In this talk, I discuss two current projects tangentially related under the umbrella of regression.
The first part of the talk investigates informative missingness in the framework of recommender systems. For example, in 2009, Netflix ran a $1M prize competition to improve their algorithm to recommend movies to their viewers. In this setting, we can imagine a potential rating for every object-user pair. For Netflix, the object would be the movie. However, the vast majority of these pairs are missing. The goal of a recommender system is to predict these missing ratings in order to recommend an object that the user is likely to rate highly. A typically overlooked piece is that the combinations are not missing at random. A relationship between user ratings and their viewing history is expected, as human nature dictates the user would seek out and watch movies that they anticipate enjoying. We model this informative missingness, and place the recommender system in a shared-variable regression framework. We show that taking this additional information into account can aid in prediction quality.

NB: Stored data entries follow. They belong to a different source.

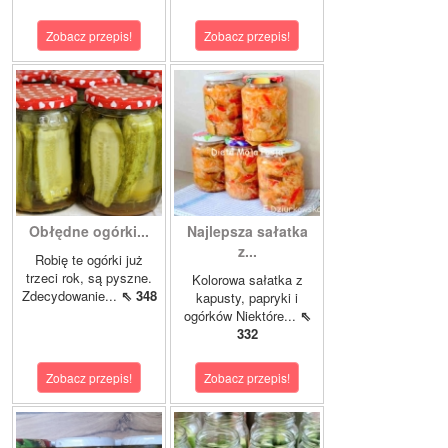
Zobacz przepis!
Zobacz przepis!
Obłędne ogórki...
Najlepsza sałatka
z...
Robię te ogórki już
trzeci rok, są pyszne.
Kolorowa sałatka z
Zdecydowanie...
⇖ 348
kapusty, papryki i
ogórków Niektóre...
⇖
332
Zobacz przepis!
Zobacz przepis!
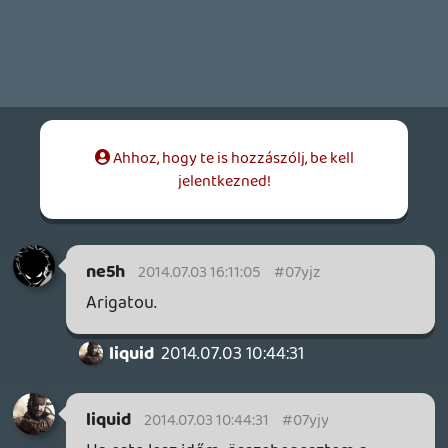
ne5h
2014.07.02 20:27:17
#07yjx
Várjuk a linket a fullos verzióhoz.
liquid
2014.07.01 21:42:05
casper007
2014.07.02 15:45:21
#07yjw
Azon mindig jókat derülök, amikor mackó
elszabadul. 😃
Alwares
2014.07.02 14:47:04
#07yjv
mcmacok szerintem a korábbi podcast-
ekben nagyobb fárasztó hülyeségeket
mondott, most ez egész tűrhető volt!
Lehet keveset ittak 😃
dreampage
2014.07.02 10:58:47
dreampage
2014.07.02 10:58:47
#07yju
Ezek szerint fáradtabban viccesebbek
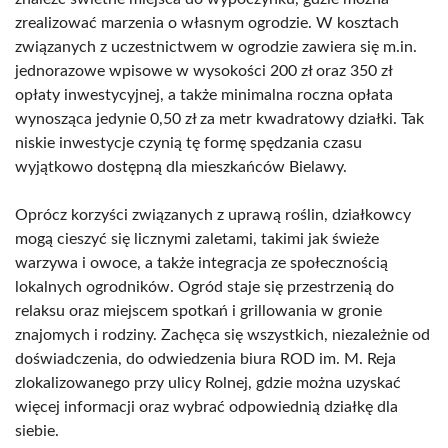
zrealizować marzenia o własnym ogrodzie. W kosztach
związanych z uczestnictwem w ogrodzie zawiera się m.in.
jednorazowe wpisowe w wysokości 200 zł oraz 350 zł
opłaty inwestycyjnej, a także minimalna roczna opłata
wynosząca jedynie 0,50 zł za metr kwadratowy działki. Tak
niskie inwestycje czynią tę formę spędzania czasu
wyjątkowo dostępną dla mieszkańców Bielawy.
Oprócz korzyści związanych z uprawą roślin, działkowcy
mogą cieszyć się licznymi zaletami, takimi jak świeże
warzywa i owoce, a także integracja ze społecznością
lokalnych ogrodników. Ogród staje się przestrzenią do
relaksu oraz miejscem spotkań i grillowania w gronie
znajomych i rodziny. Zachęca się wszystkich, niezależnie od
doświadczenia, do odwiedzenia biura ROD im. M. Reja
zlokalizowanego przy ulicy Rolnej, gdzie można uzyskać
więcej informacji oraz wybrać odpowiednią działkę dla
siebie.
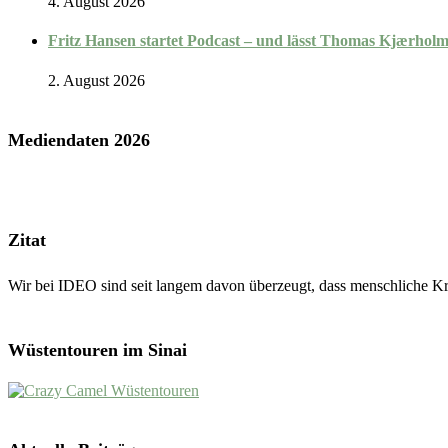
4. August 2026
Fritz Hansen startet Podcast – und lässt Thomas Kjærholm
2. August 2026
Mediendaten 2026
Zitat
Wir bei IDEO sind seit langem davon überzeugt, dass menschliche Krea
Wüstentouren im Sinai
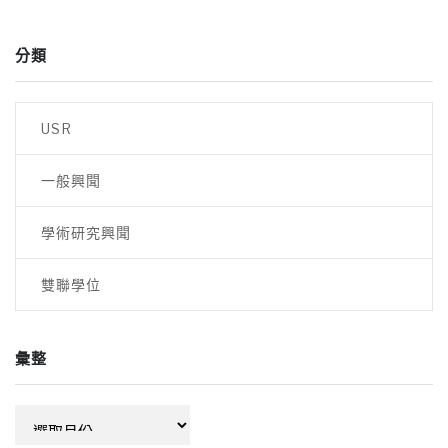
分類
USR
一般興聞
學術研究興聞
雙聯學位
彙整
彙
整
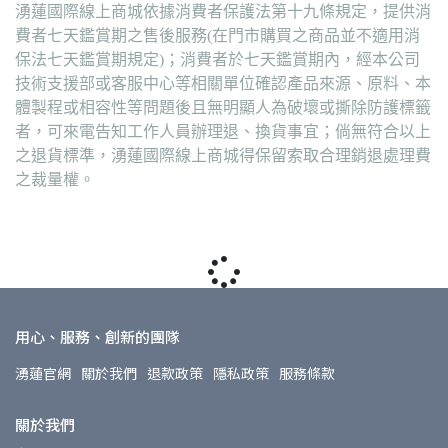
湧蓮國際線上商城依據消費者保護法第十九條規定，提供消
費者七天鑑賞期之售後服務(在門市購買之商品並不適用消
保法七天鑑賞期規定)；消費者於七天鑑賞期內，經本公司
技術支援部或客服中心等相關單位確認產品來源、原料、本
體製程或相容性等問題後且無明顯人為破壞或撕除防護標籤
者，可來電告知工作人員辦理退、換貨事宜；倘無符合以上
之退貨標準，湧蓮國際線上商城得保留索取合理銷退處理費
之裁量權。
用心、服務、創新的團隊
湧蓮官網
關於我們
退款政策
隱私政策
服務條款
關於我們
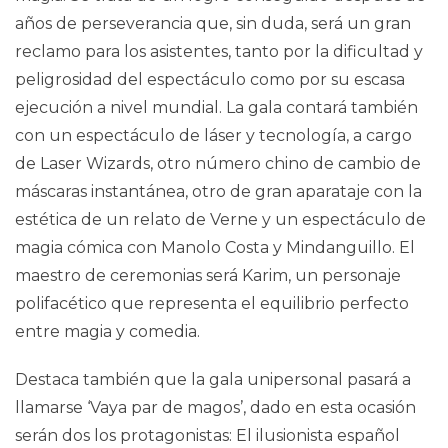
años de perseverancia que, sin duda, será un gran
reclamo para los asistentes, tanto por la dificultad y
peligrosidad del espectáculo como por su escasa
ejecución a nivel mundial. La gala contará también
con un espectáculo de láser y tecnología, a cargo
de Laser Wizards, otro número chino de cambio de
máscaras instantánea, otro de gran aparataje con la
estética de un relato de Verne y un espectáculo de
magia cómica con Manolo Costa y Mindanguillo. El
maestro de ceremonias será Karim, un personaje
polifacético que representa el equilibrio perfecto
entre magia y comedia.
Destaca también que la gala unipersonal pasará a
llamarse ‘Vaya par de magos’, dado en esta ocasión
serán dos los protagonistas: El ilusionista español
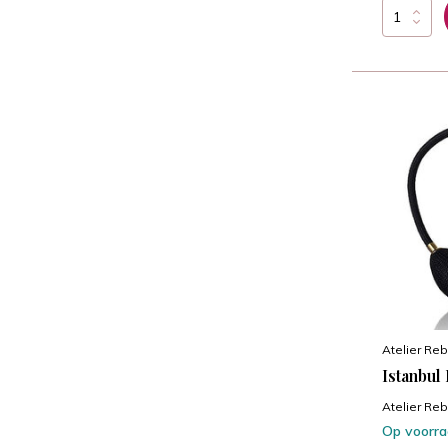
Atelier Reb
Istanbul
Atelier Reb
Op voorr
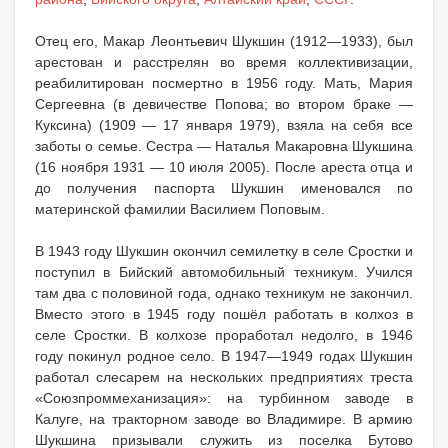
Отец его, Макар Леонтьевич Шукшин (1912—1933), был
арестован и расстрелян во время коллективизации,
реабилитирован посмертно в 1956 году. Мать, Мария
Сергеевна (в девичестве Попова; во втором браке —
Куксина) (1909 — 17 января 1979), взяла на себя все
заботы о семье. Сестра — Наталья Макаровна Шукшина
(16 ноября 1931 — 10 июля 2005). После ареста отца и
до получения паспорта Шукшин именовался по
материнской фамилии Василием Поповым.
В 1943 году Шукшин окончил семилетку в селе Сростки и
поступил в Бийский автомобильный техникум. Учился
там два с половиной года, однако техникум не закончил.
Вместо этого в 1945 году пошёл работать в колхоз в
селе Сростки. В колхозе проработал недолго, в 1946
году покинул родное село. В 1947—1949 годах Шукшин
работал слесарем на нескольких предприятиях треста
«Союзпроммеханизация»: на турбинном заводе в
Калуге, на тракторном заводе во Владимире. В армию
Шукшина призывали служить из поселка Бутово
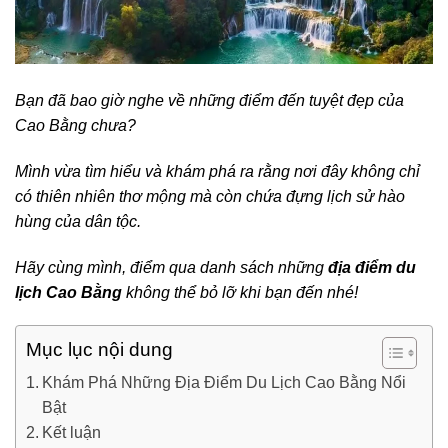
Bạn đã bao giờ nghe về những điểm đến tuyệt đẹp của
Cao Bằng chưa?
Mình vừa tìm hiểu và khám phá ra rằng nơi đây không chỉ
có thiên nhiên thơ mộng mà còn chứa đựng lịch sử hào
hùng của dân tộc.
Hãy cùng mình, điểm qua danh sách những
địa điểm du
lịch Cao Bằng
không thể bỏ lỡ khi bạn đến nhé!
Mục lục nội dung
Khám Phá Những Địa Điểm Du Lịch Cao Bằng Nổi
Bật
Kết luận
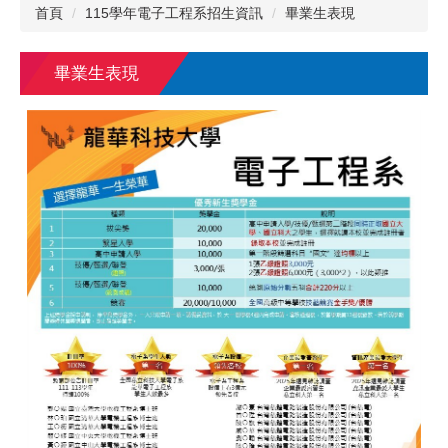
首頁
115學年電子工程系招生資訊
畢業生表現
畢業生表現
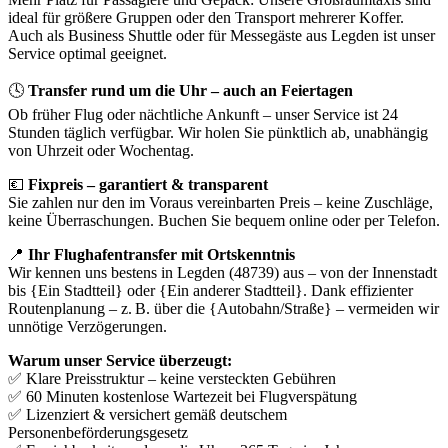
ideal für größere Gruppen oder den Transport mehrerer Koffer.
Auch als Business Shuttle oder für Messegäste aus Legden ist unser
Service optimal geeignet.
🕓
Transfer rund um die Uhr – auch an Feiertagen
Ob früher Flug oder nächtliche Ankunft – unser Service ist 24
Stunden täglich verfügbar. Wir holen Sie pünktlich ab, unabhängig
von Uhrzeit oder Wochentag.
💶
Fixpreis – garantiert & transparent
Sie zahlen nur den im Voraus vereinbarten Preis – keine Zuschläge,
keine Überraschungen. Buchen Sie bequem online oder per Telefon.
📍
Ihr Flughafentransfer mit Ortskenntnis
Wir kennen uns bestens in Legden (48739) aus – von der Innenstadt
bis {Ein Stadtteil} oder {Ein anderer Stadtteil}. Dank effizienter
Routenplanung – z. B. über die {Autobahn/Straße} – vermeiden wir
unnötige Verzögerungen.
Warum unser Service überzeugt:
✅ Klare Preisstruktur – keine versteckten Gebühren
✅ 60 Minuten kostenlose Wartezeit bei Flugverspätung
✅ Lizenziert & versichert gemäß deutschem
Personenbeförderungsgesetz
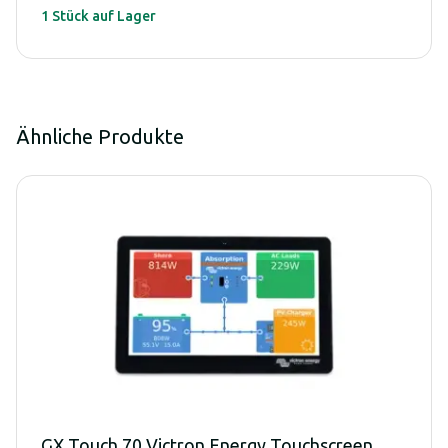
1 Stück auf Lager
Ähnliche Produkte
GX Touch 70 Victron Energy Touchscreen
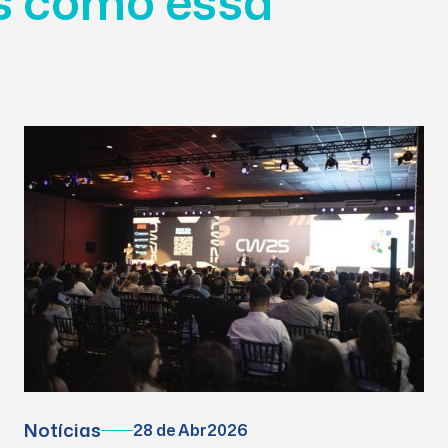
as como essa
Notícias
28 de Abr
2026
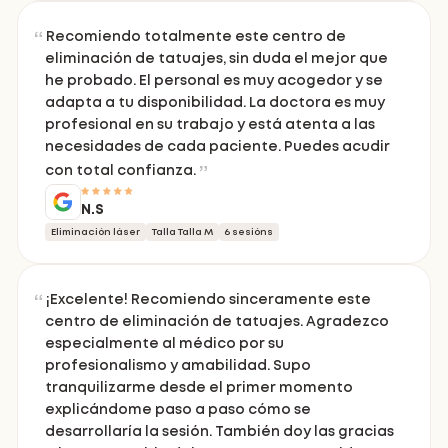
Recomiendo totalmente este centro de
eliminación de tatuajes, sin duda el mejor que
he probado. El personal es muy acogedor y se
adapta a tu disponibilidad. La doctora es muy
profesional en su trabajo y está atenta a las
necesidades de cada paciente. Puedes acudir
con total confianza.
N.S
Eliminación láser
Talla Talla M
6 sesións
¡Excelente! Recomiendo sinceramente este
centro de eliminación de tatuajes. Agradezco
especialmente al médico por su
profesionalismo y amabilidad. Supo
tranquilizarme desde el primer momento
explicándome paso a paso cómo se
desarrollaría la sesión. También doy las gracias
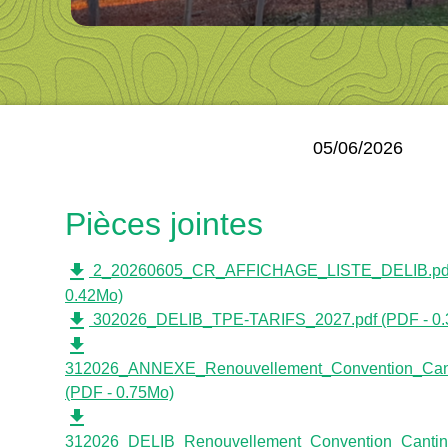
05/06/2026
Pièces jointes
file_download
2_20260605_CR_AFFICHAGE_LISTE_DELIB.pdf
0.42Mo)
file_download
302026_DELIB_TPE-TARIFS_2027.pdf (PDF - 0.
file_download
312026_ANNEXE_Renouvellement_Convention_Cant
(PDF - 0.75Mo)
file_download
312026_DELIB_Renouvellement_Convention_Cantin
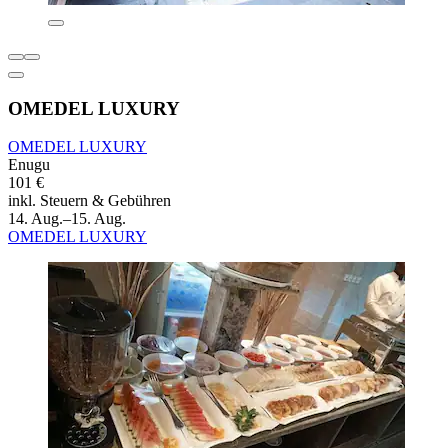
OMEDEL LUXURY
OMEDEL LUXURY
Enugu
101 €
inkl. Steuern & Gebühren
14. Aug.–15. Aug.
OMEDEL LUXURY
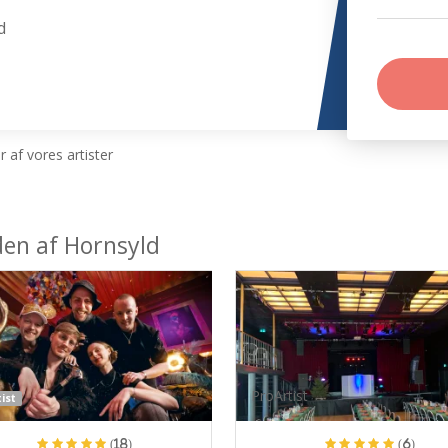
d
 af vores artister
den af Hornsyld
ProArtist
ist
(18)
(6)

The second part of the talk deals with a new class of prior distributions for linear regression, particularly the high dimensional case. In this setting, choice of prior distribution is notoriously difficult. Instead of placing a prior on the coefficients themselves, we place a prior on the regression R-squared. This is then distributed to the regression coefficients by decomposing it via a Dirichlet Distribution. It is more natural to solicit potential priors from a scientist via knowledge of R-Squared values in their previous studies, rather than knowledge on each regression coefficient itself. We call the new prior R2-D2 in light of its R-Squared Dirichlet Decomposition. In addition to its use in prior solicitation, we show that the R2-D2 prior can outperform existing shrinkage priors in the high dimensional case, in both theory and practice. In particular, compared to the state-of-the-art shrinkage priors, it can simultaneously achieve both higher prior concentration at zero, as well as heavier tails. These two properties combine to provide a higher degree of shrinkage on the irrelevant coefficients, along with less bias in estimation of the larger signals.